THE DATA:
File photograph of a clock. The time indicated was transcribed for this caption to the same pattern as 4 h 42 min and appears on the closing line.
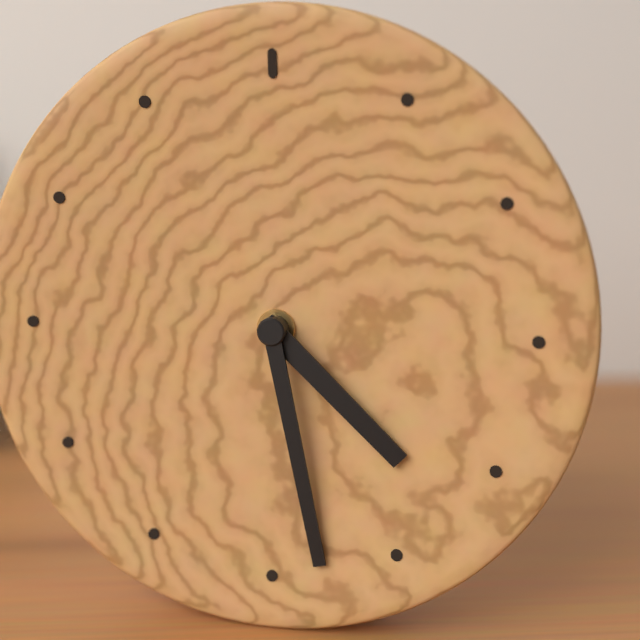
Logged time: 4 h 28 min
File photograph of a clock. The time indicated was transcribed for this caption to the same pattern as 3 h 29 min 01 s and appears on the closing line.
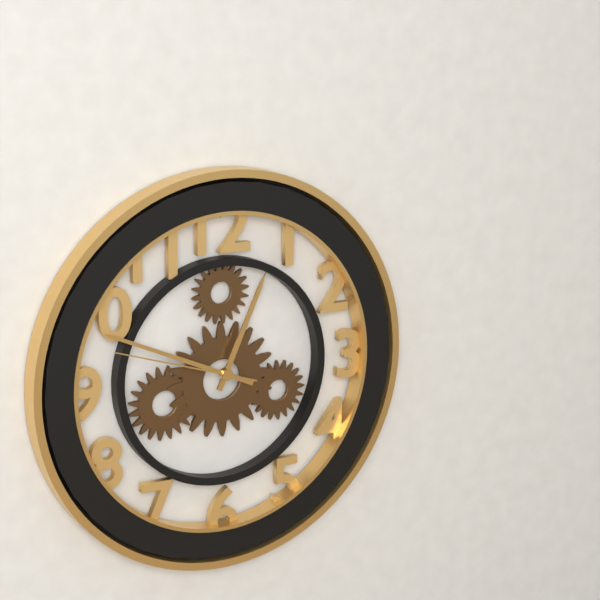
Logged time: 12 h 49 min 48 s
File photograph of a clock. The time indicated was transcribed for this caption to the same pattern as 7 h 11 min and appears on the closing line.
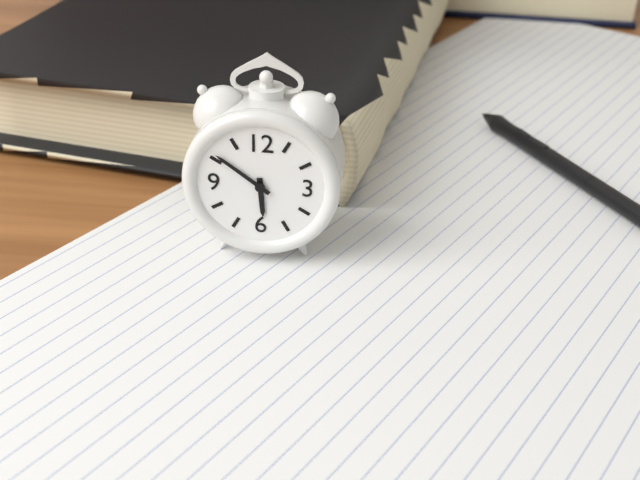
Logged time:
--
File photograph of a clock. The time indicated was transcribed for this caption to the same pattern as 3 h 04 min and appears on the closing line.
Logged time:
---
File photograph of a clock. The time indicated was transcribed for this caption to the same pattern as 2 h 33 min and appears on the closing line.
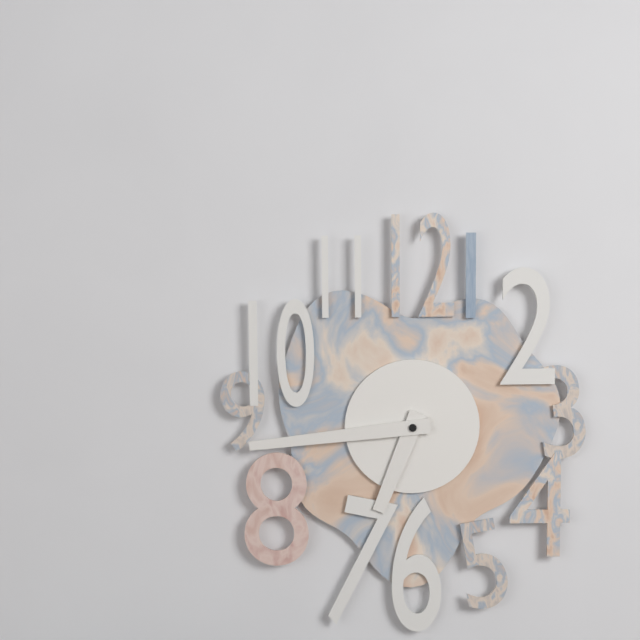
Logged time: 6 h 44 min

TASK TO CARRY OUT:
Reproduce the part that opens with the line containing "33 min and appears on the closing line." and closes with the line containing "Logged time: 6 h 44 min", replacing "caption" with "label" and keeping everything else unchanged. Leave the pictures out.

EXERCISE RESPONSE:
File photograph of a clock. The time indicated was transcribed for this label to the same pattern as 2 h 33 min and appears on the closing line.
Logged time: 6 h 44 min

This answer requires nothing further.